● **Work item**
Please restate, word for word, the lines below that begin at the one with "xy0; y−x, x̄, 0;" and end at the one with "with u<sub>C</sub> between". Leave out all other lines.

● **Task material**
_ _ _ _
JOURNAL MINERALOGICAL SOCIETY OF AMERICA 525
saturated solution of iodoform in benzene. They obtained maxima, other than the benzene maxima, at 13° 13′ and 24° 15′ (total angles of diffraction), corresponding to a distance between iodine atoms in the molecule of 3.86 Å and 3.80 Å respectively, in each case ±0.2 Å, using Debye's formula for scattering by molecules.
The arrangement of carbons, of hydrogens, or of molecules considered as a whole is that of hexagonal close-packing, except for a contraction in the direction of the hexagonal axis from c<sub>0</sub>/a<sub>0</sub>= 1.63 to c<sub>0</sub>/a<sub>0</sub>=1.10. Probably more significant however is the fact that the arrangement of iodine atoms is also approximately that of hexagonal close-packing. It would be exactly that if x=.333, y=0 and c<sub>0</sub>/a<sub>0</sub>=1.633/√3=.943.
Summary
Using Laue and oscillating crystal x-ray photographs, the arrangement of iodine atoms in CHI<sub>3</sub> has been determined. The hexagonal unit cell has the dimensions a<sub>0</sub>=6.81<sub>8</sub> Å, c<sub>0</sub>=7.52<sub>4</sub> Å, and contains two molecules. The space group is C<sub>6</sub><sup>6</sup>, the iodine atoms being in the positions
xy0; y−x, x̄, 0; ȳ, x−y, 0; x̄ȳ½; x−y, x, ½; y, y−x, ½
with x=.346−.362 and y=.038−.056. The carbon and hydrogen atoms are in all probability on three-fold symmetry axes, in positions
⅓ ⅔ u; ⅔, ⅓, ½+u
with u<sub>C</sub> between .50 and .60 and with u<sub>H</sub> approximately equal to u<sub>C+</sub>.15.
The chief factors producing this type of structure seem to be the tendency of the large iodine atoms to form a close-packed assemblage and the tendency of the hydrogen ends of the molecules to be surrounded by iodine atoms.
_ _ _ _
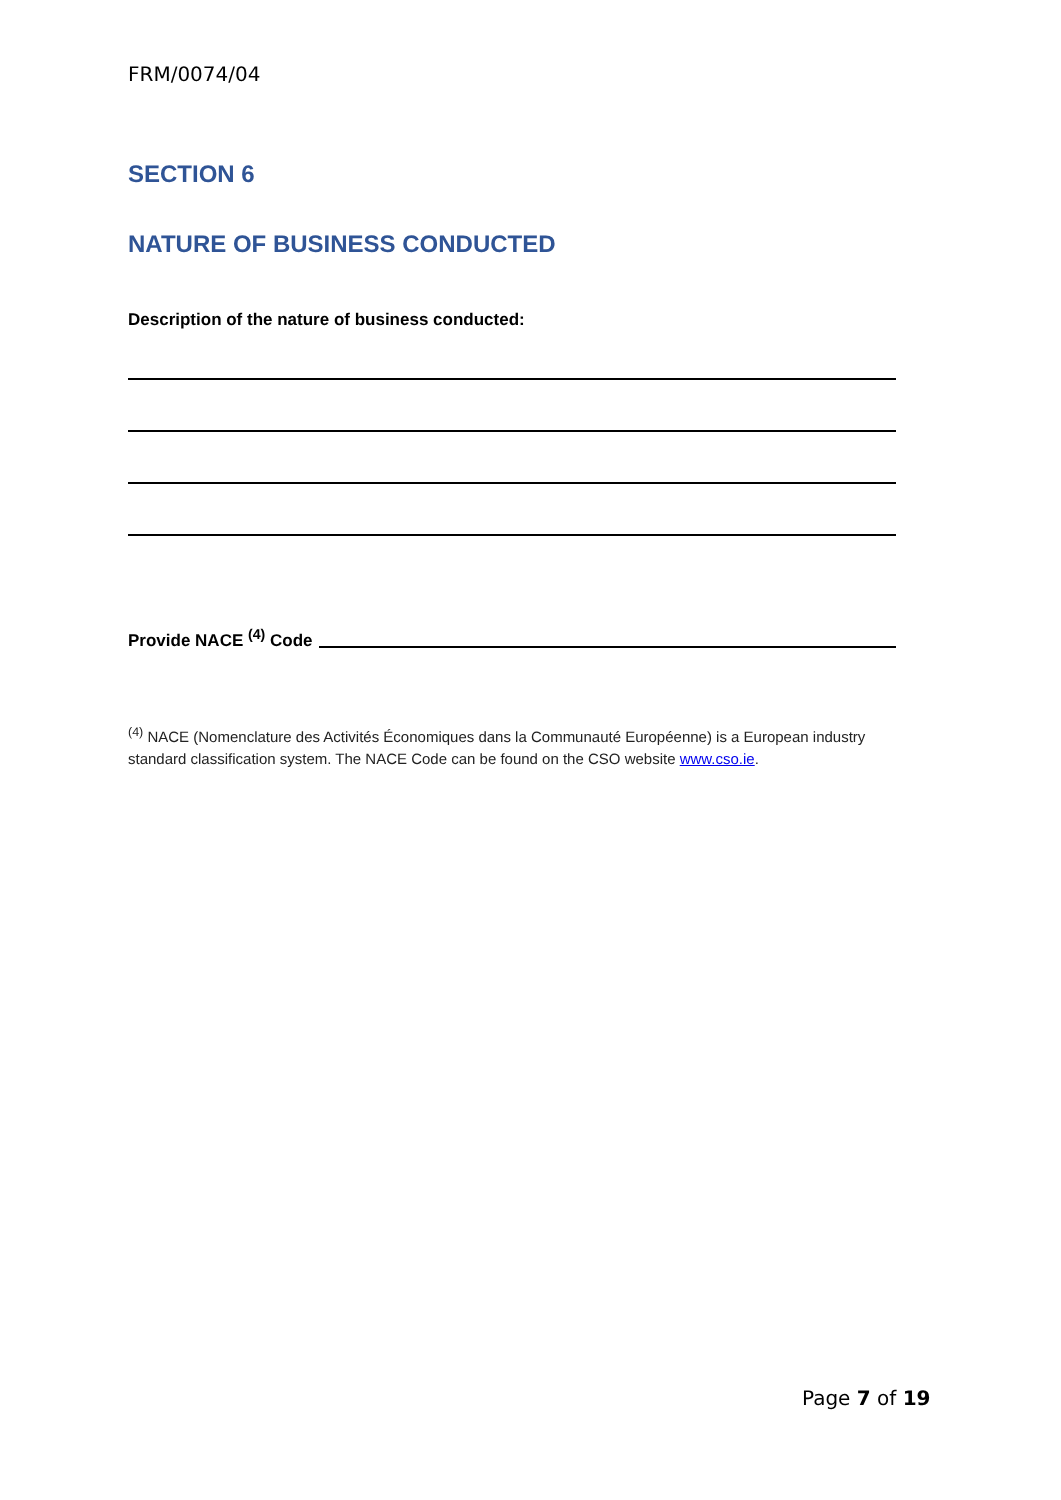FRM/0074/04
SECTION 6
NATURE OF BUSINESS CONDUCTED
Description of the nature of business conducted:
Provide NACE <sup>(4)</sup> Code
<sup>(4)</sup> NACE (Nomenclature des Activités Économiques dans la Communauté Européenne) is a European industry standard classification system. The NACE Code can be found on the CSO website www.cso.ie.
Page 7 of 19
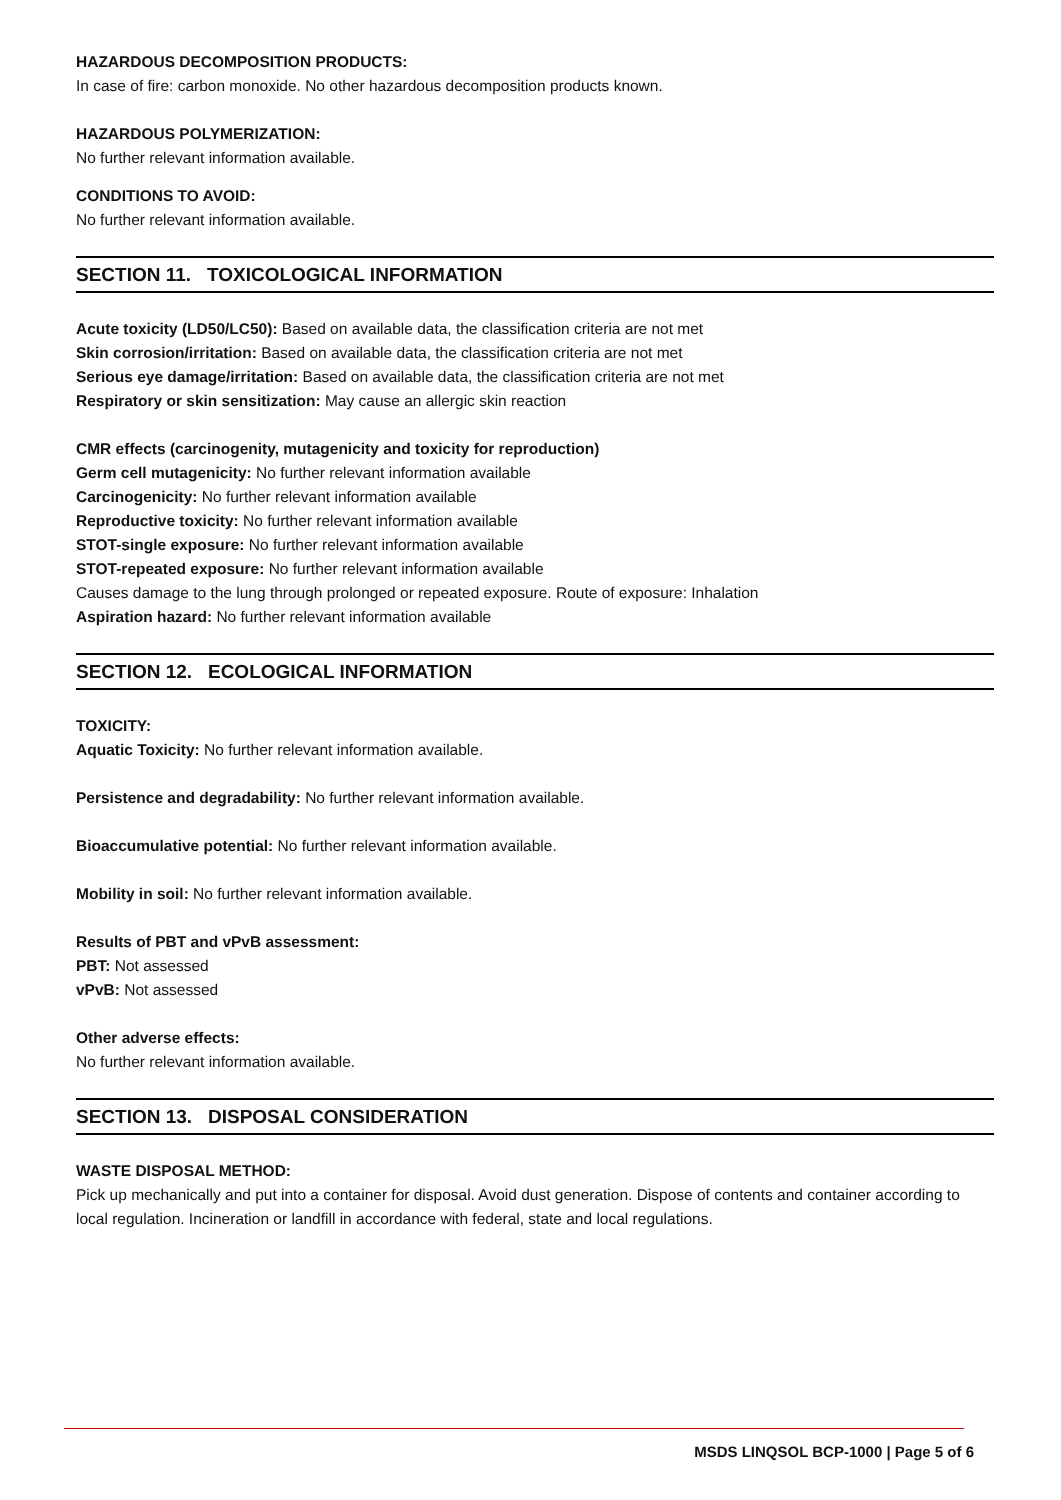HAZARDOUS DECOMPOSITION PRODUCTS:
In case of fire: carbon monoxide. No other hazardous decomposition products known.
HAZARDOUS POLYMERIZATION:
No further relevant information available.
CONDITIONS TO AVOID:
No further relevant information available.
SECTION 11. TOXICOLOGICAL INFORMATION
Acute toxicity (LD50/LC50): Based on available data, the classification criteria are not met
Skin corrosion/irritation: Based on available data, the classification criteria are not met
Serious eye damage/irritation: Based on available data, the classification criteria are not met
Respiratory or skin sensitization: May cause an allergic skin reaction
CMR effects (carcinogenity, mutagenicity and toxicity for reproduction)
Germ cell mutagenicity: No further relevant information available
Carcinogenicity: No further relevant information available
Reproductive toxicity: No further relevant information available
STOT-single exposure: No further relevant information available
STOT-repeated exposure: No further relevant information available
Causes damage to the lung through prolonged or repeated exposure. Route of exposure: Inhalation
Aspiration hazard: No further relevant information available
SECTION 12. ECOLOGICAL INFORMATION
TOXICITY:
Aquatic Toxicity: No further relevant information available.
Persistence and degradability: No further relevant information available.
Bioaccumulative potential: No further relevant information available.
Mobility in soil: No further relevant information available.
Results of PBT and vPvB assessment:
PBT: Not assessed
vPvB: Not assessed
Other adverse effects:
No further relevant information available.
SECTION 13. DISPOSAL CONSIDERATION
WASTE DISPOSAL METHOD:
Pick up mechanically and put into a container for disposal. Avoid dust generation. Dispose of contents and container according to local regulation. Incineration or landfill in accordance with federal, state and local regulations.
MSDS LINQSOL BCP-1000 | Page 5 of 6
_ _ _ _
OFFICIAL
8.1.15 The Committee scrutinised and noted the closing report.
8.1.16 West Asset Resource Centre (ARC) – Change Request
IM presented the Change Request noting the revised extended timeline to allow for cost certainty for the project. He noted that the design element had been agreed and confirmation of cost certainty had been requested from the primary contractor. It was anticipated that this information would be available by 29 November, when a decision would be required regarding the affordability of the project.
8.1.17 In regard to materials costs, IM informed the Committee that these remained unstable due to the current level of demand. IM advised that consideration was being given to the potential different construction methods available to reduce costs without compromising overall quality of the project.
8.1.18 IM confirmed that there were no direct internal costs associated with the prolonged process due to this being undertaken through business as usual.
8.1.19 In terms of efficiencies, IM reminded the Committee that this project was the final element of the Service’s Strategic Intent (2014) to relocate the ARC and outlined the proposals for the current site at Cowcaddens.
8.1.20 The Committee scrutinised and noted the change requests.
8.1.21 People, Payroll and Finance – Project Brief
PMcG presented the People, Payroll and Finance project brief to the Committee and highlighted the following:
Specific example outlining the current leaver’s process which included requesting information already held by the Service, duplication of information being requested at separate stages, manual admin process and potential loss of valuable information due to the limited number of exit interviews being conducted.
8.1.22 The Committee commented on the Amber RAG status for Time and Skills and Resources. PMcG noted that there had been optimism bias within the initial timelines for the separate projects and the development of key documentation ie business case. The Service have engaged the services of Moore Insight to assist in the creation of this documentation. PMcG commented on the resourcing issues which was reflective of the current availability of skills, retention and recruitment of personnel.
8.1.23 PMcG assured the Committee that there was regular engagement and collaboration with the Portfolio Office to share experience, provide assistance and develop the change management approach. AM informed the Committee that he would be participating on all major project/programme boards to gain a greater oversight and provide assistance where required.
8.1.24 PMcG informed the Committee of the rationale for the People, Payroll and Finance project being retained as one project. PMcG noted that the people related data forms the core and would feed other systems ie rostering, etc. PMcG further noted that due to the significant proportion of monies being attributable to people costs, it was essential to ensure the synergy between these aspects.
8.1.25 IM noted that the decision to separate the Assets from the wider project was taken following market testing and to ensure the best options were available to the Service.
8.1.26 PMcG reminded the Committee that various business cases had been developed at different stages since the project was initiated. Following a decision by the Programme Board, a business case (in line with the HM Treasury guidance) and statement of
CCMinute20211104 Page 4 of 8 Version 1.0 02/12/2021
_ _ _ _
● **Completed task**
xy0; y−x, x̄, 0; ȳ, x−y, 0; x̄ȳ½; x−y, x, ½; y, y−x, ½
with x=.346−.362 and y=.038−.056. The carbon and hydrogen atoms are in all probability on three-fold symmetry axes, in positions
⅓ ⅔ u; ⅔, ⅓, ½+u
with u<sub>C</sub> between .50 and .60 and with u<sub>H</sub> approximately equal to u<sub>C+</sub>.15.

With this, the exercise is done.